PENGADILAN HUBUNGAN INDUSTRIAL TINGKAT KASASI DAN PENINJAUAN KEMBALI

Apabila pengadilan tingkat pertama belum menghasilkan putusan yang berkekuatan hukum tetap, maka para pihak dapat menempuh upaya hukum berikutnya. Hierarki upaya hukum terhadap putusan Pengadilan Hubungan Industrial (“PHI”), berbeda dengan putusan Pengadilan Negeri (‘PN”). PHI tidak mengenal upaya hukum banding. Pengadilan tinggi tidak diberi kewenangan memeriksa sengketa perburuhan. Pihak yang berkeberatan terhadap putusan PHI (judex facti), Undang-Undang memberi hak untuk mengajukan kasasi ke MA.

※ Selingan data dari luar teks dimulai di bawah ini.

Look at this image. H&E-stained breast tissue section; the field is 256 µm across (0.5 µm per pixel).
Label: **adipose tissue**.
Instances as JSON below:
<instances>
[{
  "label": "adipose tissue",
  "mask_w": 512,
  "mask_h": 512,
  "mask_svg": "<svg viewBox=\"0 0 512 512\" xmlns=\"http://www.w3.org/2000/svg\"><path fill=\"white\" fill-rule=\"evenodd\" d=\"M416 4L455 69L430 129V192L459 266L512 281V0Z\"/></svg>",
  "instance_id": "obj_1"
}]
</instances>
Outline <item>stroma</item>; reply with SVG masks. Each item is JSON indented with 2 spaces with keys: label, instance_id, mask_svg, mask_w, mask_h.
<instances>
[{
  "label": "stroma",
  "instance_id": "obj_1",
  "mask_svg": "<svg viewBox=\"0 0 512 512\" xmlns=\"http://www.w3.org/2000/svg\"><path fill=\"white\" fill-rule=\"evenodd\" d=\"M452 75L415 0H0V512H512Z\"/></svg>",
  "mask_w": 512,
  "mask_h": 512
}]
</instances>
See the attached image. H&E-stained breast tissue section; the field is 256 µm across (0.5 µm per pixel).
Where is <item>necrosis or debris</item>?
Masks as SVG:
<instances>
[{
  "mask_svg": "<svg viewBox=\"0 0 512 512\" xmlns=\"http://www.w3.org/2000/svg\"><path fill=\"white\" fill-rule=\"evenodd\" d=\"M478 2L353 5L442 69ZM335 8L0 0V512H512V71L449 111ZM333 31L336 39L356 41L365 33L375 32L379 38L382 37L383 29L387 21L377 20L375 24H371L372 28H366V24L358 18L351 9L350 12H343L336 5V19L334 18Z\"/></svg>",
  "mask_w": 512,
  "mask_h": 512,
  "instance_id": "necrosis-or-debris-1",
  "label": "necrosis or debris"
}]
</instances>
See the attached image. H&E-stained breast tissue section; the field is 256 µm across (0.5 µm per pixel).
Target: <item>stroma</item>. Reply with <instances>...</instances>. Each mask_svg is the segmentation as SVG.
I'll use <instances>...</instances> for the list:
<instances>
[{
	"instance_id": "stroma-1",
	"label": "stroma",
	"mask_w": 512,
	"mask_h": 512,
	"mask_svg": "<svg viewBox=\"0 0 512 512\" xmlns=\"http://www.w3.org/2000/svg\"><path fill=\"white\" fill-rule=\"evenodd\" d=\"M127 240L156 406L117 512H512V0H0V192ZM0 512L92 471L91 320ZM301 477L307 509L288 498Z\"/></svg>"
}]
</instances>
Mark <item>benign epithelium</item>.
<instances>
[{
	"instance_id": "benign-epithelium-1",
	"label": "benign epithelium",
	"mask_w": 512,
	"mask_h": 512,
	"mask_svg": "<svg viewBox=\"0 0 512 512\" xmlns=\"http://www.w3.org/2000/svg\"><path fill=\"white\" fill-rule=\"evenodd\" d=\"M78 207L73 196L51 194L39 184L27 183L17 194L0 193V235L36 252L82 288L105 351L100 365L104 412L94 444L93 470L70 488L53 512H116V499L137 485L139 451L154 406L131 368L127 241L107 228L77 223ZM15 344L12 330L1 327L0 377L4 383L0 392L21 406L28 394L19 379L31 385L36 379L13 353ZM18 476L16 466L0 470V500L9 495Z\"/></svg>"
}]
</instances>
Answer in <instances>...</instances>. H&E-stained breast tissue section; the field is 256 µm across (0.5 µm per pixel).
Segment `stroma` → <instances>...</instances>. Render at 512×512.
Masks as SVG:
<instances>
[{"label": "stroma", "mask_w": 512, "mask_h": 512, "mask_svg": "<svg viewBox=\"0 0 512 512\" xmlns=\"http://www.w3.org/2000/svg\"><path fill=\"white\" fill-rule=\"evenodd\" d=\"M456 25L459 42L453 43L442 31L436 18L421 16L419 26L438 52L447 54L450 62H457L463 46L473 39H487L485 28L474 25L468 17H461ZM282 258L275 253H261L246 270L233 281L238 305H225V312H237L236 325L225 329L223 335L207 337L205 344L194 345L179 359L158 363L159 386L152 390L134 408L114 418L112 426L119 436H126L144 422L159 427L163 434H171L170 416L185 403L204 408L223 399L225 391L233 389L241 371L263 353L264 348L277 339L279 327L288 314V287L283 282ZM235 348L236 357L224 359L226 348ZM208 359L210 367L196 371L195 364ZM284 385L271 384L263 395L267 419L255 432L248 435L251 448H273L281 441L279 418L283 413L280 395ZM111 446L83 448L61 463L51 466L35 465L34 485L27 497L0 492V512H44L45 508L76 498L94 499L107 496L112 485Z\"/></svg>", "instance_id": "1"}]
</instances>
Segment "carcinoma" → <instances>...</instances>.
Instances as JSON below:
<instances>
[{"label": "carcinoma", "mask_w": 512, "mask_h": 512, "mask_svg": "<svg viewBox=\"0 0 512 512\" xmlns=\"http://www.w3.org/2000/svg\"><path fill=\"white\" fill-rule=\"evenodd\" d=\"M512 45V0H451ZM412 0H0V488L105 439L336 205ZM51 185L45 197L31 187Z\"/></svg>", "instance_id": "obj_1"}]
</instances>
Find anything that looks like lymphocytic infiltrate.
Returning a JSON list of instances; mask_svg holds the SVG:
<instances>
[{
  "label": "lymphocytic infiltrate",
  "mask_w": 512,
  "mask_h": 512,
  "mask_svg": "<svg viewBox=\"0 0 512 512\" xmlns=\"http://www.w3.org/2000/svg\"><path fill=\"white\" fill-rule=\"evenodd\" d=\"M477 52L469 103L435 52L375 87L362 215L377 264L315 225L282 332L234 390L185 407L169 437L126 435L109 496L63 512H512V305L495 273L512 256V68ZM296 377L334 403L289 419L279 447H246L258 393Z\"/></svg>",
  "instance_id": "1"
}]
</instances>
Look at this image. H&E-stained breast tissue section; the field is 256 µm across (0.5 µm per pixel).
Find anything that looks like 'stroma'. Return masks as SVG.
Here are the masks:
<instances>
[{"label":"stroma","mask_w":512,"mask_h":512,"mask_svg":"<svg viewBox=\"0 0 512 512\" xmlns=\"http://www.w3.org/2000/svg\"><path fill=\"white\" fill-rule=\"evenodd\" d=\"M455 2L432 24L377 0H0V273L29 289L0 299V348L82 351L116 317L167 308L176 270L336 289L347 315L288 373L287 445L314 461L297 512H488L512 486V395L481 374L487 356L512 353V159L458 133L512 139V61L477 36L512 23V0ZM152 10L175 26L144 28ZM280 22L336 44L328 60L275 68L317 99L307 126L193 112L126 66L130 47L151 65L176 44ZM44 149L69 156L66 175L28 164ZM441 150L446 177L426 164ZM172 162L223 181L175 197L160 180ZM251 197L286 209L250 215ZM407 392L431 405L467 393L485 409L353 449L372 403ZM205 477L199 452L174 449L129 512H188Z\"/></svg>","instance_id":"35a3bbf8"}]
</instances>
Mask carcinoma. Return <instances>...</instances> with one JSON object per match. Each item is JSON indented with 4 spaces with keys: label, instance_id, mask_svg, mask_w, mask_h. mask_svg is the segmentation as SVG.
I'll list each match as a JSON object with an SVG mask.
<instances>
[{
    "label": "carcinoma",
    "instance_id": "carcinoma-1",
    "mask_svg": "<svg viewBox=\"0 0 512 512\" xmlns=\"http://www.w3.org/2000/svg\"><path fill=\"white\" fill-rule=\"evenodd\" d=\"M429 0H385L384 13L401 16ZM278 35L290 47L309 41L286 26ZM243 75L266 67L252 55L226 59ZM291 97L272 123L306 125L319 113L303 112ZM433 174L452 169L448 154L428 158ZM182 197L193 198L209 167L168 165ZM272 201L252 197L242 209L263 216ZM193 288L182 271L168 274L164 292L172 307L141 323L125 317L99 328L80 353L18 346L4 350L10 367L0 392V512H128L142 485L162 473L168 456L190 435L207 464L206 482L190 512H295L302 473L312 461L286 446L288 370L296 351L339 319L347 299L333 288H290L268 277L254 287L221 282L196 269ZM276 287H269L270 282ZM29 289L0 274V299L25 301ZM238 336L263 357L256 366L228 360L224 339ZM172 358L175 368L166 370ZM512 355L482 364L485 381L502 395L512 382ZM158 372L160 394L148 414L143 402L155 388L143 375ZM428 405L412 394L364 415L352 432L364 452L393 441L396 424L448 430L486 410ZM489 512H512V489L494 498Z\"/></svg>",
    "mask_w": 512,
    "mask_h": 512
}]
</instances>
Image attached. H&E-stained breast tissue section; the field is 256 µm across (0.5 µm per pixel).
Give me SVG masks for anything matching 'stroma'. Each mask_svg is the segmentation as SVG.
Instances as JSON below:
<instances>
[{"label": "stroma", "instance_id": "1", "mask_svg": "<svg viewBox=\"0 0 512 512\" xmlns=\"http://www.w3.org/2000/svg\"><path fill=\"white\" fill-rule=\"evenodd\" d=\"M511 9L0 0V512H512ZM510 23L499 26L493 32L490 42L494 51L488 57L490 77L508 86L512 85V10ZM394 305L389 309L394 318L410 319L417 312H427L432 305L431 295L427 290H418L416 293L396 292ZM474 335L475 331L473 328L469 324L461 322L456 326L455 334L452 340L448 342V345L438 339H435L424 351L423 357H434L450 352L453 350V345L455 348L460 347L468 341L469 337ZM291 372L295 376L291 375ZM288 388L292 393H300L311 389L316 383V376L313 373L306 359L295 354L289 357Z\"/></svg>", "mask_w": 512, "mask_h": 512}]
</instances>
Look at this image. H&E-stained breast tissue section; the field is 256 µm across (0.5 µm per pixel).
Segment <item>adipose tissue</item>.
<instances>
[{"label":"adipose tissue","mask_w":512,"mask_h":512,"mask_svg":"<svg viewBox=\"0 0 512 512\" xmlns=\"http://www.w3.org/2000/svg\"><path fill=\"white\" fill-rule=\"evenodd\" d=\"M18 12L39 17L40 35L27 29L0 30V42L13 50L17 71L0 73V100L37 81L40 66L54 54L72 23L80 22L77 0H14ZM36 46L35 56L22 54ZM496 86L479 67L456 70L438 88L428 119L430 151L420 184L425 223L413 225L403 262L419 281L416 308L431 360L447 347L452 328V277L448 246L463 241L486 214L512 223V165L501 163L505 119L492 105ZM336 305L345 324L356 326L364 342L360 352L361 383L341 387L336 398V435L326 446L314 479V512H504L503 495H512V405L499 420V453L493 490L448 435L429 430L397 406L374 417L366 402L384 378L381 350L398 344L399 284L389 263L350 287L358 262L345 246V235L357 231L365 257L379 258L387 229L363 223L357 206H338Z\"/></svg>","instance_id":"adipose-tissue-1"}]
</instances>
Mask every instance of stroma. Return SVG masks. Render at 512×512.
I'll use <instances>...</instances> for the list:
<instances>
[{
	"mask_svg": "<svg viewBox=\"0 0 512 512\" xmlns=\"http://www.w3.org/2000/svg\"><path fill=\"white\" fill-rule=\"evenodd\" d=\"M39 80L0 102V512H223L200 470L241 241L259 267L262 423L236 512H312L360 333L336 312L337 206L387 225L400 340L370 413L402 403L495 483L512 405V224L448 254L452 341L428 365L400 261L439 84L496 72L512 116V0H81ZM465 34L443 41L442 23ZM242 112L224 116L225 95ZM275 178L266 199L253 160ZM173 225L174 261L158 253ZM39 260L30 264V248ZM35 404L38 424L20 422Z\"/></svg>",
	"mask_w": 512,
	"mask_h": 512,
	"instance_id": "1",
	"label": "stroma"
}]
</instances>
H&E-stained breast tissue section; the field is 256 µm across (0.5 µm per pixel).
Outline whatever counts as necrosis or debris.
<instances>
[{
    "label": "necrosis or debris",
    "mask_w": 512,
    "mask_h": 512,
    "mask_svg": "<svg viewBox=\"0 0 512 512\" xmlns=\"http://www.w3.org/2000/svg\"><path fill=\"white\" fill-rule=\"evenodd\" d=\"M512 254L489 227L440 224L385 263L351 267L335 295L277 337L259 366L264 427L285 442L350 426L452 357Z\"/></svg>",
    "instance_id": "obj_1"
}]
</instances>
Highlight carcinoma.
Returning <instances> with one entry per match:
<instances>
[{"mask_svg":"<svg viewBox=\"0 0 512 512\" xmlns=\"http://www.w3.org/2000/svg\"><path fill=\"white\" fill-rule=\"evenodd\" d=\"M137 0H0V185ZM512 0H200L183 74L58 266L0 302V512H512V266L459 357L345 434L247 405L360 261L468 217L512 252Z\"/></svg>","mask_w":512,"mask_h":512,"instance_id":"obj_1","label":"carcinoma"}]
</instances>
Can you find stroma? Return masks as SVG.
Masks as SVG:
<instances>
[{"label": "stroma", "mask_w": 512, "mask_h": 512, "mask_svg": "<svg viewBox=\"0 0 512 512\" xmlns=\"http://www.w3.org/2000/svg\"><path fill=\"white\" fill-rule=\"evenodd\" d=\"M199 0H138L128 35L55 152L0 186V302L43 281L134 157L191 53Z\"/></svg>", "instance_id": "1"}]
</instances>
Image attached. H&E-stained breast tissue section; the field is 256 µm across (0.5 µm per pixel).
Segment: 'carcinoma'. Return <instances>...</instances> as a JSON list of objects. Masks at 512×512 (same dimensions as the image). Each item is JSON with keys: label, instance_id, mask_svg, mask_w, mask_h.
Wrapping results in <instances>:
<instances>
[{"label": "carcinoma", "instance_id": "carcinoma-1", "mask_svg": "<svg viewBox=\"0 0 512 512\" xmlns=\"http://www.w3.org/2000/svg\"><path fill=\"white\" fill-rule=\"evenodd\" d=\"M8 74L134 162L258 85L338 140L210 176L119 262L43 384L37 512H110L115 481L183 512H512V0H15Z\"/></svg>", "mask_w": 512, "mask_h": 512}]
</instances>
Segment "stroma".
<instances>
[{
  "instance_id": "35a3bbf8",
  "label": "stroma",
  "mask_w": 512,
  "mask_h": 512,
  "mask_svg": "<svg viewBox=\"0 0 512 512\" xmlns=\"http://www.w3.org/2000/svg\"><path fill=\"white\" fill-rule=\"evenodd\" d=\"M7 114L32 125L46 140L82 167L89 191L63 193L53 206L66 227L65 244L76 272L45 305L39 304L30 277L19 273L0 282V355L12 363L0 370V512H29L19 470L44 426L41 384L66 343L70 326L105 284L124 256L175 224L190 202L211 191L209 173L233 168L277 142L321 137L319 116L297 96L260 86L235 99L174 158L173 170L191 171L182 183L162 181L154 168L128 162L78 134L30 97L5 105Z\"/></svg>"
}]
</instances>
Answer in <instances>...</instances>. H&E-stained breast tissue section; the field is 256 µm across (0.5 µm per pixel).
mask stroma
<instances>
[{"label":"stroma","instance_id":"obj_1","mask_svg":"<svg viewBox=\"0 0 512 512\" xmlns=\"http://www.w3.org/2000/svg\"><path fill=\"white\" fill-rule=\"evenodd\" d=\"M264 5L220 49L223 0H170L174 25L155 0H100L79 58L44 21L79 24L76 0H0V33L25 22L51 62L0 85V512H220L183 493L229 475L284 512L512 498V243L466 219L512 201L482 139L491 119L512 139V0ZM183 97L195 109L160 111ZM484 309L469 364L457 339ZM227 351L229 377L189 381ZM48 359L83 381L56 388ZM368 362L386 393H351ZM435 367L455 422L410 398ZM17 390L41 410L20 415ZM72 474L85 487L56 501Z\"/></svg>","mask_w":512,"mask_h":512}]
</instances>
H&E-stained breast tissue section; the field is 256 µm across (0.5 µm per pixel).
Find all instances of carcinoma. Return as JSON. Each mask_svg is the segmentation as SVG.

Putusan PHI mengenai perselisihan hubungan industrial, tidak semua bisa diajukan kasasi. Putusan yang boleh diajukan kasasi hanya putusan mengenai perselisihan pemutusan hubungan kerja (PHK), dan perselisihan hak. Putusan mengenai perselisihan kepentingan dan perselisihan antar serikat/serikat buruh dalam satu perusahaan, tidak boleh diajukan kasasi. Sesuai kaidah hukumnya, putusan PHI mengenai dua perselisihan tersebut, berkekuatan hukum tetap (inkracht van gewijsde) sejak diucapkan.

Pihak yang mengajukan kasasi disebut pemohon kasasi, sedangkan lawannya disebut termohon kasasi. Pihak yang dapat mengajukan kasasi adalah penggugat dan/atau tergugat yang keberatan atau menolak putusan judex facti. Permohonan kasasi umumnya diajukan oleh pihak yang merasa dirugikan dengan putusan judex facti. Praktik pengadilan memperlihatkan hal yang sebaliknya, tergugat dan penggugat dalam kasus tertentu sama-sama mengajukan kasasi. Praktik itu memberi pemahaman bahwa hak salah satu pihak tidak hapus ketika salah satu pihak sudah menyatakan kasasi terlebih dahulu. Hal buruk dari praktik memperlihatkan bahwa pihak yang diuntungkan dengan putusan PHI, justru mengajukan kasasi.

Peninjauan Kembali (“PK”) dikenal sebagai upaya hukum luar biasa. Undang-Undang Nomor 2 Tahun 2004 tentang Penyelesaian Perselisihan Hubungan Industrial (“UU PPHI”) tidak mengatur upaya hukum luar biasa. Merujuk pada pasal 57 UU PPHI dan UU MA, dapat mengajukan PK terhadap putusan PHI yang telah berkekuatan hukum tetap. Ketentuan itu mensyaratkan bahwa PK bisa diajukan setelah Berkekuatan Hukum Tetap (“BHT”). Putusan PHI dikatakan BHT kalau memenuhi dua alasan, yaitu: MA telah memutus perkara di tingkat kasasi, atau putusan PHI telah berkekuatan hukum tetap.

PK merupakan hak dari pihak yang dirugikan dengan putusan judex juris maupun judex facti. Sesuai normanya, PK terhadap putusan PHI hanya dapat diajukan satu kali. Permohonan PK dapat dicabut sebelum diputus. Pencabutan dilakukan karena alasan tertentu, dan pencabutan itu menutup hak pemohon mengajukan PK.